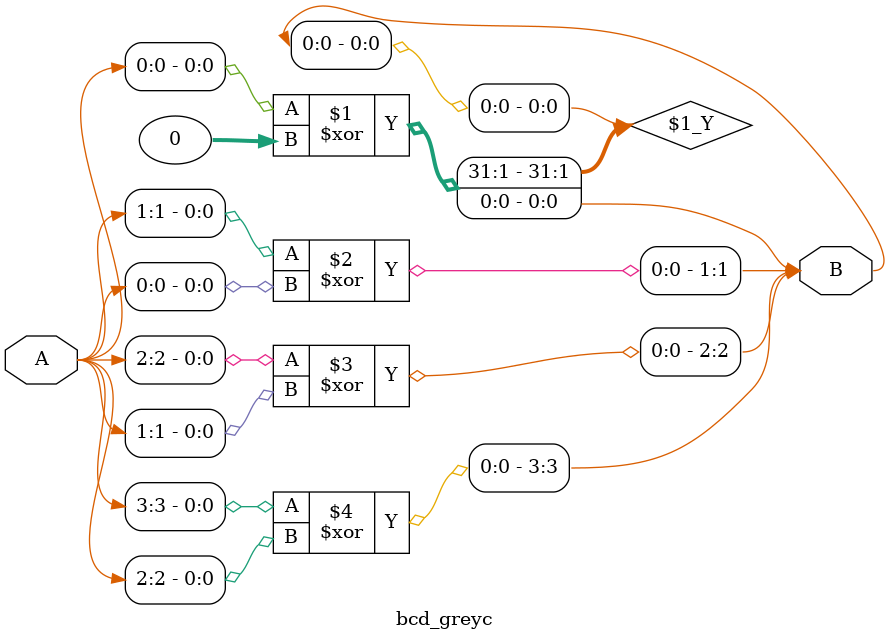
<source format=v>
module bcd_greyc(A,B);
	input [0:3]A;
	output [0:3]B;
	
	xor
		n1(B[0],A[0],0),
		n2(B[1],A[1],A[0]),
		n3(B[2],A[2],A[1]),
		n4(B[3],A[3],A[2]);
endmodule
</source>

**What this task involves**.
Images stay out, but the rest of the data above must be repeated exactly.

**Worked solution**.
<source format=v>
module bcd_greyc(A,B);
	input [0:3]A;
	output [0:3]B;
	
	xor
		n1(B[0],A[0],0),
		n2(B[1],A[1],A[0]),
		n3(B[2],A[2],A[1]),
		n4(B[3],A[3],A[2]);
endmodule
</source>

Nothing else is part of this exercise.